Very localized throat pain, left mid-neck, has been present for about 5 months with no sign of improvement despite trials of antibiotics, and fluconazole elsewhere. The location of pain correlates well to the lesion (bold arrow). The pain is very troublesome, fluctuating between 5 and 7 on a ten-point scale, worse with talking and tending to increase as the day progresses. The patient was also experiencing frequent laryngospasm. The patient was offered further observation vs. excision at her option.
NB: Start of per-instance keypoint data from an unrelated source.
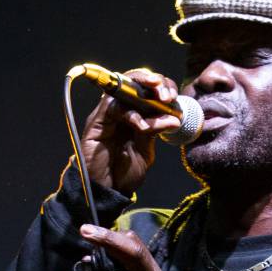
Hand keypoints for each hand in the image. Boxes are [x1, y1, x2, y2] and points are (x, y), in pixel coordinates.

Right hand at [78, 67, 184, 192]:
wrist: (106, 190)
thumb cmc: (124, 172)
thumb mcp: (145, 150)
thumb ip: (155, 131)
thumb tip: (174, 117)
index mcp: (135, 113)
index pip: (148, 88)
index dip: (162, 86)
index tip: (174, 97)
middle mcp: (120, 109)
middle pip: (135, 80)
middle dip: (154, 81)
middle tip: (167, 94)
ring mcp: (107, 114)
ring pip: (123, 88)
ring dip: (144, 92)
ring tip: (160, 103)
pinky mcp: (97, 122)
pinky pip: (113, 107)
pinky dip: (130, 114)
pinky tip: (141, 126)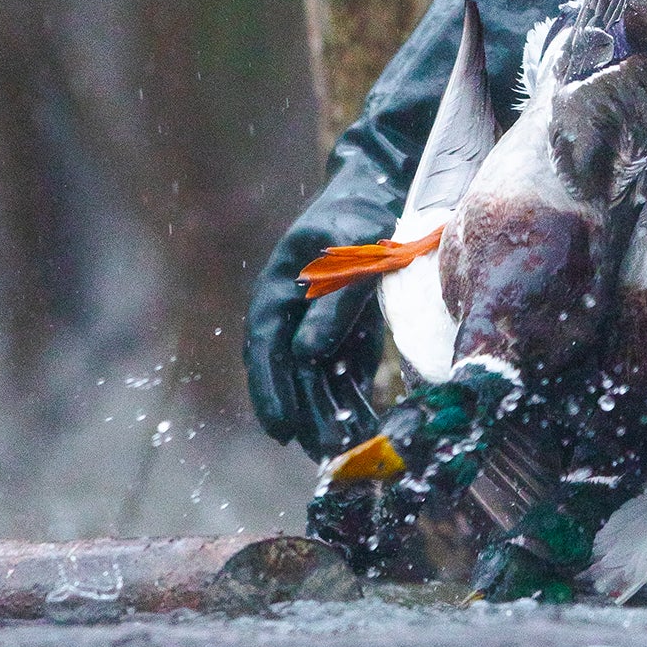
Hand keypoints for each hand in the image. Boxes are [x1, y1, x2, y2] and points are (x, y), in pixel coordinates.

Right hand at [243, 206, 381, 460]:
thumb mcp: (352, 249)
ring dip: (330, 416)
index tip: (280, 429)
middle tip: (329, 452)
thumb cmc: (360, 214)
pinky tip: (368, 427)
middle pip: (291, 374)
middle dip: (307, 415)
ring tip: (351, 449)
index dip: (270, 391)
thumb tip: (305, 354)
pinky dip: (353, 401)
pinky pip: (344, 375)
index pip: (264, 348)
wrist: (382, 194)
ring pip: (317, 382)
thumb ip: (335, 298)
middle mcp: (292, 315)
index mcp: (278, 289)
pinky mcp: (346, 336)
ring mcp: (318, 328)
1 week post removal (2 of 4)

After waiting an additional month, the patient became motivated to have the lesion removed. This examination is one week after excision of perichondrium and a small amount of cartilage, seeking to remove the “festering point.” The surgical wound is indicated by small dotted line on the left (right of photo). The patient’s pain is already much reduced, in spite of this wound, but peculiarly, she now has just a slight similar pain on the right. Note the small lesion indicated by the arrow, and visible in retrospect, in photo 1.

5 weeks post removal (3 of 4)

Five weeks after surgical removal, left-sided pain is still gone, and after a course of antibiotics and steroids, right sided lesion (arrow) and pain are nearly gone. It is not known whether healing was spontaneous or the result of steroid and antibiotic. This is because treatment of longstanding lesions often fails, and early, minimal lesions like this one sometimes heal without treatment.

3 months post removal (4 of 4)

Now 3 months after surgical excision, the larynx is entirely healed; pain and laryngospasm are gone.